**WHAT IS NEEDED**
Edit the records below by replacing "Transcribe" with "Write out" wherever it occurs, changing nothing else. Reproduce the edited records in full, leaving out the pictures.

────────

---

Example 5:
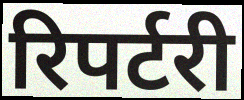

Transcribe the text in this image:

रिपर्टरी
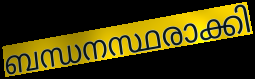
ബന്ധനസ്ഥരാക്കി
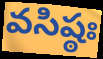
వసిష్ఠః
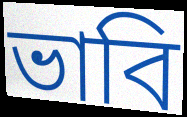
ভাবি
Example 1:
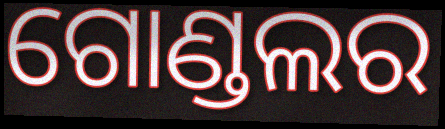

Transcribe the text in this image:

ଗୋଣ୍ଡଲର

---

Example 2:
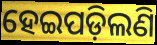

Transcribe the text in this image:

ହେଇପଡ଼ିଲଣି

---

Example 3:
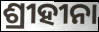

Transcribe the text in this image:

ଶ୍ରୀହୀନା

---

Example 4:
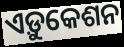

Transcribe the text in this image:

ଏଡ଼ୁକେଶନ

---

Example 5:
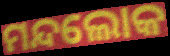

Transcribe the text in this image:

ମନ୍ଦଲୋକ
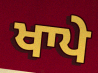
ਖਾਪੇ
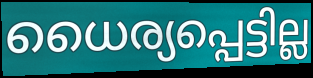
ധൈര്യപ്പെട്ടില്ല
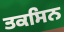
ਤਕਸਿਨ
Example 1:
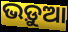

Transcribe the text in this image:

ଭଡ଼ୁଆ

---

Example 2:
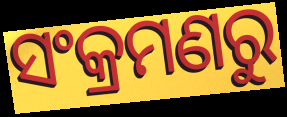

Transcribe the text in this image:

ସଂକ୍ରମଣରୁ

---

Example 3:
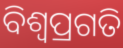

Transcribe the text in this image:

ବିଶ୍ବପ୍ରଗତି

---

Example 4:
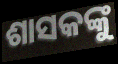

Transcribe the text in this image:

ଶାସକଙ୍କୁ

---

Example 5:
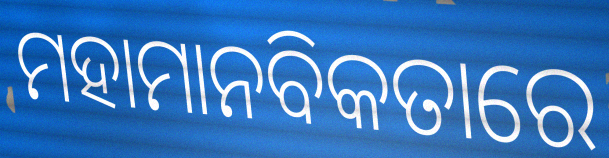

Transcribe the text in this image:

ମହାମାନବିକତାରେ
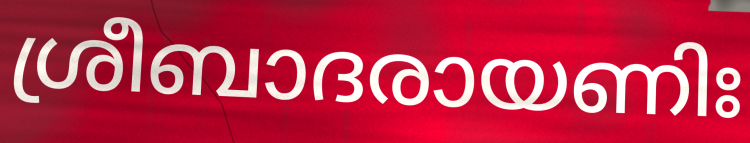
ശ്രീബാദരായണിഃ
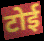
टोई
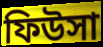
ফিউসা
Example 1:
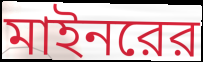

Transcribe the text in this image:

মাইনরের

────────

**FINISHED ANSWER**
---

Example 5:

Write out the text in this image:

रिपर्टरी
ബന്ധനസ്ഥരാക്കി
వసిష్ఠః
ভাবি
Example 1:

Write out the text in this image:

ଗୋଣ୍ଡଲର

---

Example 2:

Write out the text in this image:

ହେଇପଡ଼ିଲଣି

---

Example 3:

Write out the text in this image:

ଶ୍ରୀହୀନା

---

Example 4:

Write out the text in this image:

ଏଡ଼ୁକେଶନ

---

Example 5:

Write out the text in this image:

ମନ୍ଦଲୋକ
ਖਾਪੇ
ധൈര്യപ്പെട്ടില്ല
ਤਕਸਿਨ
Example 1:

Write out the text in this image:

ଭଡ଼ୁଆ

---

Example 2:

Write out the text in this image:

ସଂକ୍ରମଣରୁ

---

Example 3:

Write out the text in this image:

ବିଶ୍ବପ୍ରଗତି

---

Example 4:

Write out the text in this image:

ଶାସକଙ୍କୁ

---

Example 5:

Write out the text in this image:

ମହାମାନବିକତାରେ
ശ്രീബാദരായണിഃ
टोई
ফিউসা
Example 1:

Write out the text in this image:

মাইনরের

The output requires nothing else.